What to produce:
From the entries below, list each line with "leather".

Entries supplied:
■ ■ ■ ■ ■

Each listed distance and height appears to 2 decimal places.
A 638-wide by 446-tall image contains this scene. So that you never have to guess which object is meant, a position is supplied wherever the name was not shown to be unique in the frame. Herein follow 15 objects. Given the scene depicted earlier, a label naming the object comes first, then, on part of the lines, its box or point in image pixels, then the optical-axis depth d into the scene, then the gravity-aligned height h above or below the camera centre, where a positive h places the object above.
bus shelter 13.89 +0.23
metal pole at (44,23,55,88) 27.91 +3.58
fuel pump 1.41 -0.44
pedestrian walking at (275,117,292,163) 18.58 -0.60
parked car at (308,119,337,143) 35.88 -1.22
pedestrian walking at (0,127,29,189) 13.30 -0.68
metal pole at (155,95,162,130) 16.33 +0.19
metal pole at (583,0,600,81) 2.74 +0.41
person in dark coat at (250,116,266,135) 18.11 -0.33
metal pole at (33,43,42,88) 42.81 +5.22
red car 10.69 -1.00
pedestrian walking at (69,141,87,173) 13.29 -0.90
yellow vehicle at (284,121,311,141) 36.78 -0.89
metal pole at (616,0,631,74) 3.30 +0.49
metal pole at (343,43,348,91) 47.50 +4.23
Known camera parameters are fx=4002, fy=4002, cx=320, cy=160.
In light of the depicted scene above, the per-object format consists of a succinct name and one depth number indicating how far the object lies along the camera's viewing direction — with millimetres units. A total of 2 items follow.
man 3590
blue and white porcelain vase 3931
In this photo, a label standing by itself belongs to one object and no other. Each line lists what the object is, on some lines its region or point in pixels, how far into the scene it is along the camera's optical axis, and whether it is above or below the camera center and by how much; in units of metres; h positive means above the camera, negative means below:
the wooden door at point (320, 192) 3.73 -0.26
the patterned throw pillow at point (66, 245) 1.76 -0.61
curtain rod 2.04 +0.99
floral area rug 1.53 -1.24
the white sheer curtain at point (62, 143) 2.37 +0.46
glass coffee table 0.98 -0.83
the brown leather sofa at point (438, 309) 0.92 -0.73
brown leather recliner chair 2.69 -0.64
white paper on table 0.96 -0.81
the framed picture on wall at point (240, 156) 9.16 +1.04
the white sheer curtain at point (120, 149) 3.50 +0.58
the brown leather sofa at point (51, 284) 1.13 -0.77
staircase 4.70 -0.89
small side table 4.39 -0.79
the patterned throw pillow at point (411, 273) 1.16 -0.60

■ ■ ■ ■ ■

Problem solution:
the brown leather sofa at point (438, 309) 0.92 -0.73
brown leather recliner chair 2.69 -0.64
the brown leather sofa at point (51, 284) 1.13 -0.77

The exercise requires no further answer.